Firstly, we need to know the interval which $f(x)=x$ is defined on. Let's assume it's defined on $(0,L)$. We also notice that $f$ is an odd function.
Since we want to approach $f$ through Fourier cosine series, we have to expand it in an even way on
$(-L,L)$.
Thus, we define:
$g(x)=\begin{cases} -x,& -L <x<0 \\\\ x, &0<x<L \end{cases} $
Since $g(x)$ is even on $(-L,L)\implies b_k=0,\, \forall k\ge 0$.

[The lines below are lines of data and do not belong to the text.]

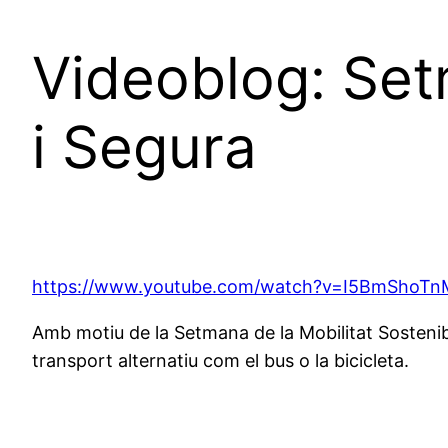
Videoblog: Set
i Segura
https://www.youtube.com/watch?v=I5BmShoTn
Amb motiu de la Setmana de la Mobilitat Sostenib
transport alternatiu com el bus o la bicicleta.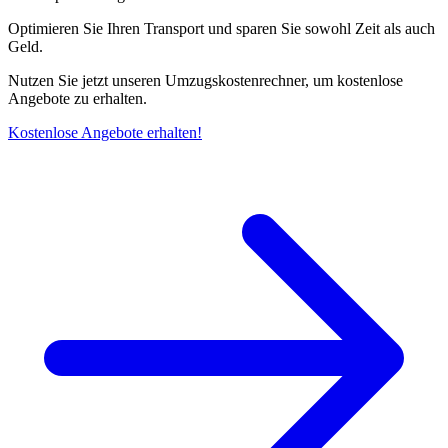
Optimieren Sie Ihren Transport und sparen Sie sowohl Zeit als auch
Geld.
Nutzen Sie jetzt unseren Umzugskostenrechner, um kostenlose
Angebote zu erhalten.
Kostenlose Angebote erhalten!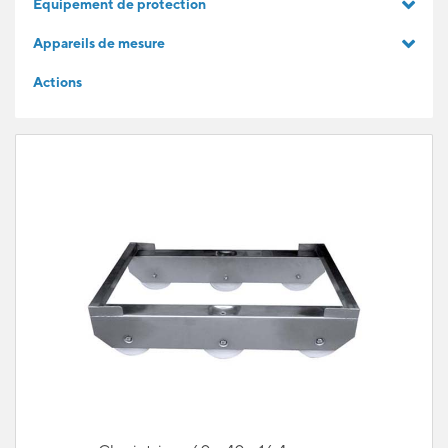
Equipement de protection
IDÉES CADEAUX
Appareils de mesure
Actions
POUR LES APPRENTIS
BLOG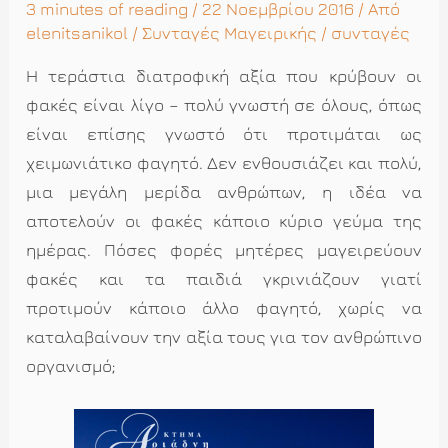
3 minutes of reading
/ 22 Νοεμβρίου 2016 / Από
elenitsanikol
/
Συνταγές Μαγειρικής
/
συνταγές
Η τεράστια διατροφική αξία που κρύβουν οι
φακές είναι λίγο – πολύ γνωστή σε όλους, όπως
είναι επίσης γνωστό ότι προτιμάται ως
χειμωνιάτικο φαγητό. Δεν ενθουσιάζει και πολύ,
μια μεγάλη μερίδα ανθρώπων, η ιδέα να
αποτελούν οι φακές κάποιο κύριο γεύμα της
ημέρας. Πόσες φορές μητέρες μαγειρεύουν
φακές και τα παιδιά γκρινιάζουν γιατί
προτιμούν κάποιο άλλο φαγητό, χωρίς να
καταλαβαίνουν την αξία τους για τον ανθρώπινο
οργανισμό;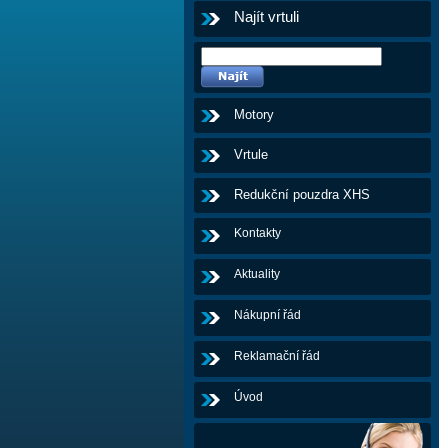
Najít vrtuli
Motory
Vrtule
Redukční pouzdra XHS
Kontakty
Aktuality
Nákupní řád
Reklamační řád
Úvod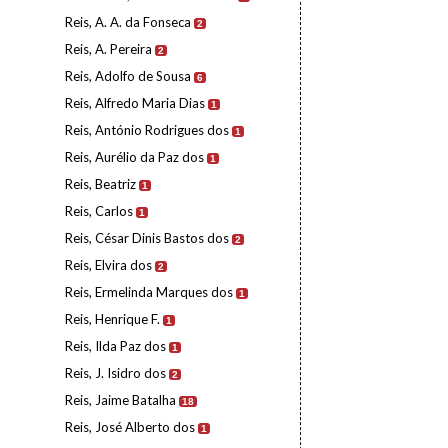
Reis, A. A. da Fonseca
2
Reis, A. Pereira
2
Reis, Adolfo de Sousa
6
Reis, Alfredo Maria Dias
1
Reis, António Rodrigues dos
1
Reis, Aurélio da Paz dos
1
Reis, Beatriz
1
Reis, Carlos
1
Reis, César Dinis Bastos dos
2
Reis, Elvira dos
2
Reis, Ermelinda Marques dos
1
Reis, Henrique F.
1
Reis, Ilda Paz dos
1
Reis, J. Isidro dos
2
Reis, Jaime Batalha
18
Reis, José Alberto dos
1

$a_0=\displaystyle \dfrac 1 {2L}\cdot \int_{-L}^Lg(x)\,dx =\frac 1 L \cdot \int_0^L x\, dx=\frac L 2 $
$a_k\begin{array}[t]{l}=\displaystyle \dfrac 2 {2L}\cdot \int_{-L}^Lg(x)\cdot \cos\left(\frac {2k \pi x}{2L}\right)\,dx =\frac 1 L \cdot \int_{-L}^L g(x)\cdot\cos \left(\dfrac {k \pi x} {L}\right)\, dx\\\\=\displaystyle\frac 2 L \cdot \int_0^L g(x)\cdot \cos\left(\dfrac {k \pi x} {L}\right)\, dx=\frac 2 L \cdot \int_0^L x\cdot \cos\left(\dfrac {k \pi x} {L}\right)\, dx \\\\
=\displaystyle \frac{ 2\bigg(-1+(-1)^k\bigg)L}{k^2\pi^2} =\begin{cases}\dfrac{-4L}{k^2\pi^2}, & k: \text{ odd integer} \\\\ 0, & k: \text{ even integer} \end{cases} \end{array} $
So, the Fourier cosine series of $g$ on $(-L,L)$ is:
$$a_0+\sum_{k=1}^{\infty} a_k \cdot \cos\left(\dfrac {k \pi x} {L}\right)$$
$$\dfrac L 2 - \dfrac {4L} {\pi^2}\sum_{k=1,3,5\ldots}^{\infty} \frac 1 {k^2} \cdot \cos\left(\frac {k \pi x}{L}\right) $$
If you restrict $g$ on $(0,L)$ then you have the Fourier cosine series of $f$.